The San Francisco-based firm Wednesday promoted Anne Rohosy and Aaron Boey, the presidents of its global Dockers and Denizen brands, respectively, to new posts as presidents for commercial operations across all brands. Rohosy is responsible for the Americas and Europe and will relinquish the presidency of Dockers upon the appointment of a successor. Boey, with responsibility for Asia-Pacific, will retain the title of president of Denizen, Levi’s newest and smallest brand. Both retain the title of corporate executive vice president and continue to report to Bergh.
“We have a tremendous global footprint and the opportunity to leverage our scale,” a Levi’s spokeswoman told WWD. “As such, Chip Bergh and our company leaders are refining our global operating model and organizational structure so that we can build better synergies between our brands, be closer to consumers and customers, and deliver compelling products and experiences that win in local markets.”
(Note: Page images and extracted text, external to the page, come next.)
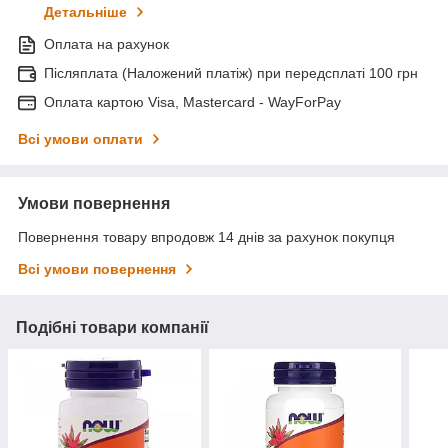
Детальніше
Оплата на рахунок
Післяплата (Наложений платіж) при передсплаті 100 грн
Оплата картою Visa, Mastercard - WayForPay
Всі умови оплати
Умови повернення
Повернення товару впродовж 14 днів за рахунок покупця
Всі умови повернення
Подібні товари компанії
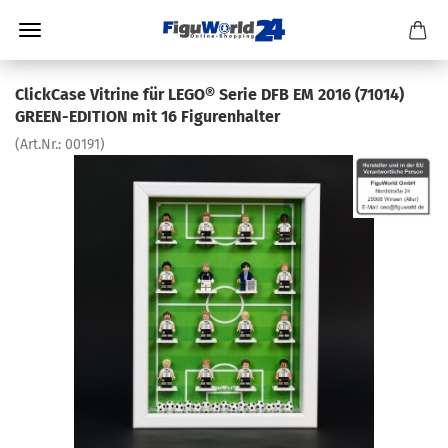
ClickCase Vitrine für LEGO® Serie DFB EM 2016 (71014)
GREEN-EDITION mit 16 Figurenhalter
(Art.Nr.:
00191
)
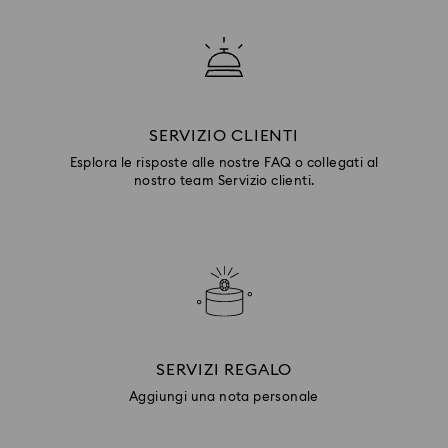
SERVIZIO CLIENTI
Esplora le risposte alle nostre FAQ o collegati al
nostro team Servizio clienti.
SERVIZI REGALO
Aggiungi una nota personale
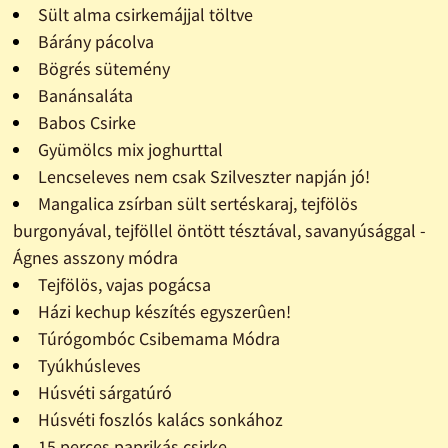
Sült alma csirkemájjal töltve
Bárány pácolva
Bögrés sütemény
Banánsaláta
Babos Csirke
Gyümölcs mix joghurttal
Lencseleves nem csak Szilveszter napján jó!
Mangalica zsírban sült sertéskaraj, tejfölös
burgonyával, tejföllel öntött tésztával, savanyúsággal -
Ágnes asszony módra
Tejfölös, vajas pogácsa
Házi kechup készítés egyszerûen!
Túrógombóc Csibemama Módra
Tyúkhúsleves
Húsvéti sárgatúró
Húsvéti foszlós kalács sonkához
15 perces paprikás csirke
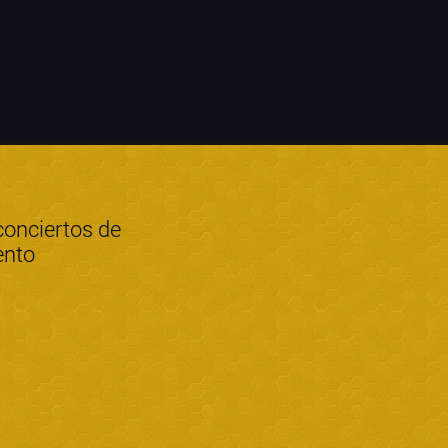
conciertos de
ento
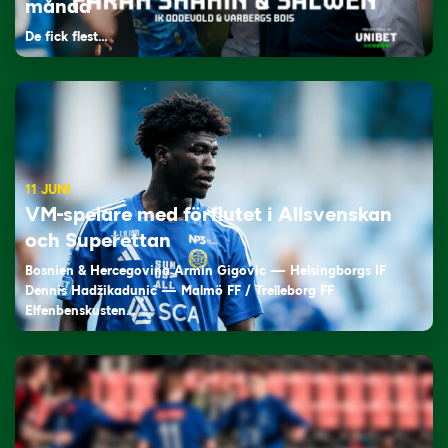
månad
De fick flest…
11 JUNI
VM-spelare med förflutet i Allsvenskan
och Superettan
Bosnien & Hercegovina Armin Gigovic — Helsingborgs IF
Dennis Hadžikadunić — Malmö FF / Trelleborg FF
Elfenbenskusten…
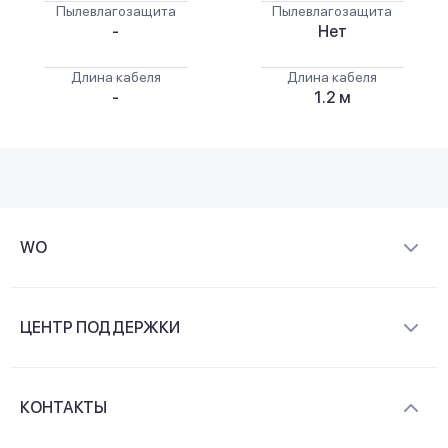
Пылевлагозащита
Пылевлагозащита
-
Нет
Длина кабеля
Длина кабеля
-
1.2 м
WO
О компании
ЦЕНТР ПОДДЕРЖКИ
Новости и видеообзоры
Доставка и оплата
Контакты
КОНТАКТЫ
Обмен и возврат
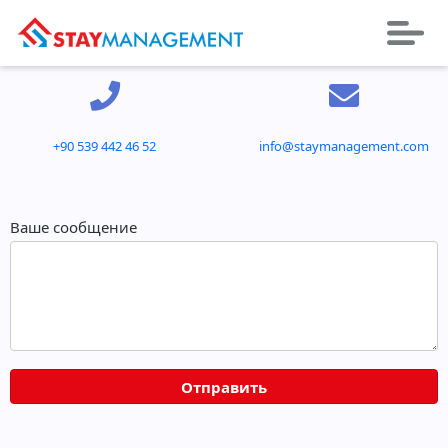
+90 539 442 46 52
info@staymanagement.com
Ваше сообщение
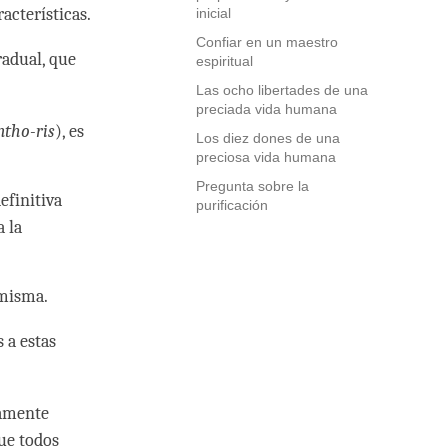
racterísticas.
inicial
Confiar en un maestro
radual, que
espiritual
Las ocho libertades de una
preciada vida humana
tho-ris
), es
Los diez dones de una
preciosa vida humana
Pregunta sobre la
efinitiva
purificación
 la
 misma.
 a estas
icamente
ue todos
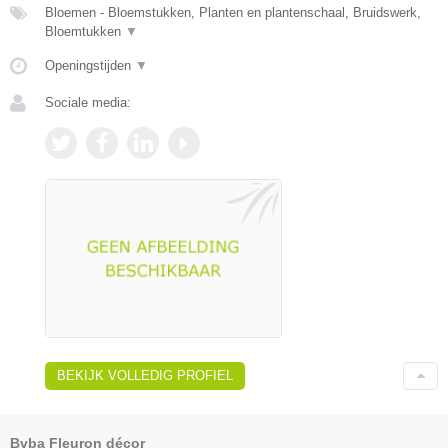
Bloemen - Bloemstukken, Planten en plantenschaal, Bruidswerk,
Bloemtukken
▼
Openingstijden
▼
Sociale media:
BEKIJK VOLLEDIG PROFIEL
Bvba Fleuron décor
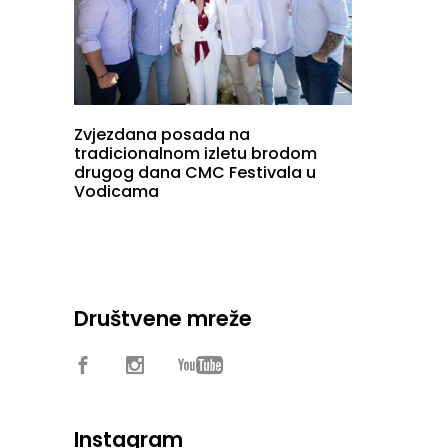
Zvjezdana posada na
tradicionalnom izletu brodom
drugog dana CMC Festivala u
Vodicama
Društvene mreže
Instagram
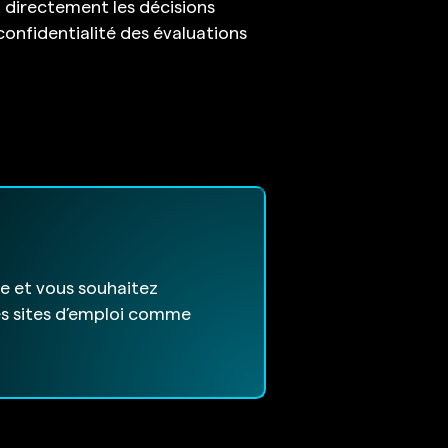
t directement les décisions
confidentialité des évaluations
se et vous souhaitez
es sites d’emploi comme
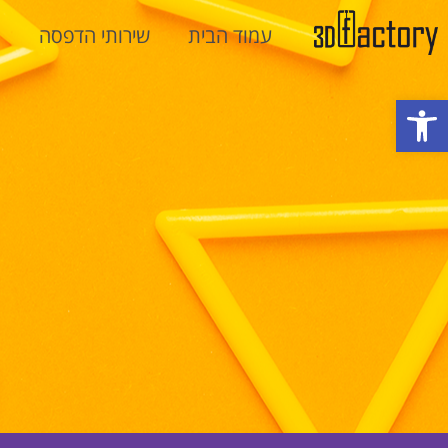
עמוד הבית
שירותי הדפסה
מ
פתח סרגל נגישות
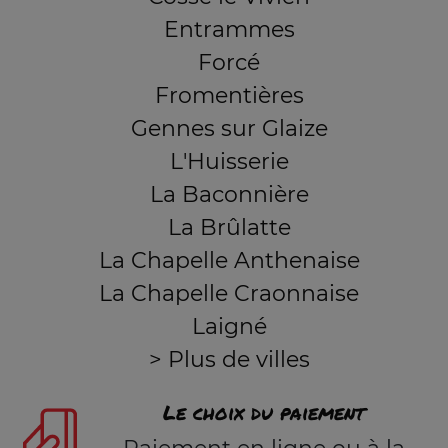
Entrammes
Forcé
Fromentières
Gennes sur Glaize
L'Huisserie
La Baconnière
La Brûlatte
La Chapelle Anthenaise
La Chapelle Craonnaise
Laigné
> Plus de villes
Le choix du paiement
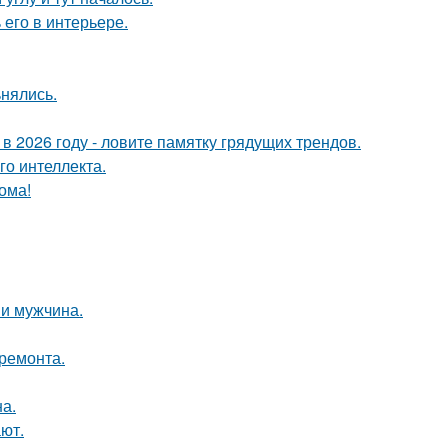
его в интерьере.
ьнялись.
 в 2026 году - ловите памятку грядущих трендов.
о интеллекта.
ома!
и мужчина.
 ремонта.
а.
ют.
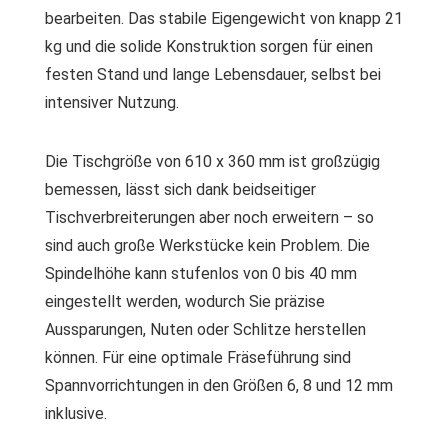
bearbeiten. Das stabile Eigengewicht von knapp 21
kg und die solide Konstruktion sorgen für einen
festen Stand und lange Lebensdauer, selbst bei
intensiver Nutzung.
Die Tischgröße von 610 x 360 mm ist großzügig
bemessen, lässt sich dank beidseitiger
Tischverbreiterungen aber noch erweitern – so
sind auch große Werkstücke kein Problem. Die
Spindelhöhe kann stufenlos von 0 bis 40 mm
eingestellt werden, wodurch Sie präzise
Aussparungen, Nuten oder Schlitze herstellen
können. Für eine optimale Fräseführung sind
Spannvorrichtungen in den Größen 6, 8 und 12 mm
inklusive.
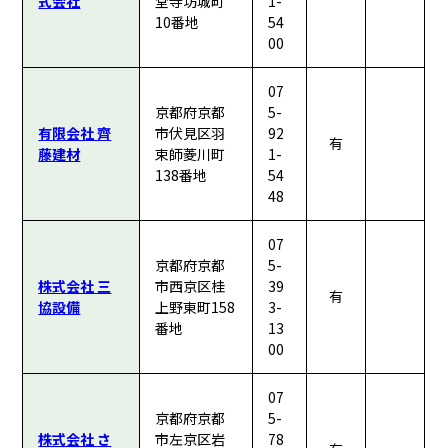
式会社
堂寺坊城町
1-
10番地
54
00
07
京都府京都
5-
有限会社 齊
市伏見区羽
92
有
藤建材
束師菱川町
1-
138番地
54
48
07
京都府京都
5-
株式会社 三
市西京区桂
39
有
協設備
上野東町158
3-
番地
13
00
07
京都府京都
5-
株式会社 さ
市左京区岩
78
The moves leave perhaps the second-most visible job at Levi’s unfilled. The company said it is continuing its search for a successor to Robert Hanson as president of the global Levi’s brand. Hanson became ceo of American Eagle Outfitters Inc. last month following his appointment in November.
Rohosy was named executive vice president of the company and president of Dockers in May after joining the firm in 2009 as senior vice president for Levi’s North American commercial operations and serving as senior vice president of Levi’s wholesale in the Americas. She’d previously spent time with Swatch, Liz Claiborne and Nike, where she headed strategic development and apparel sales in the U.S. and Europe.
A veteran of Jacuzzi Inc. and Philips Electronics’ Asian operations, Boey joined the company in 2005 as vice president and regional managing director with responsibility for the company’s local businesses in Asia, excluding Japan, and led the Asia-Pacific region before being appointed executive vice president and head of Denizen, as well as the Signature business sold in the U.S. mass channel, in 2010.
The spokeswoman said Rohosy and Boey will work with Bergh and other members of management to implement other changes within the organization, acknowledging that some streamlining could occur. “We’re working to strengthen our business,” she said. “We want to grow our top line, while at the same time, improve our profitability.”
In the fourth quarter ended Dec. 31, net income, hurt by higher cotton prices and higher-than-expected markdowns, fell 48.8 percent to $44 million, while revenues rose 4.2 percent to $1.34 billion. Asia-Pacific was the smallest but fastest-growing region in the quarter, with sales ahead 6 percent to $231 million, accounting for 17.2 percent of revenues. The Americas were up 4.5 percent to $807 million, 60 percent of revenues, while Europe grew 2 percent to $306 million, or 22.8 percent of the total.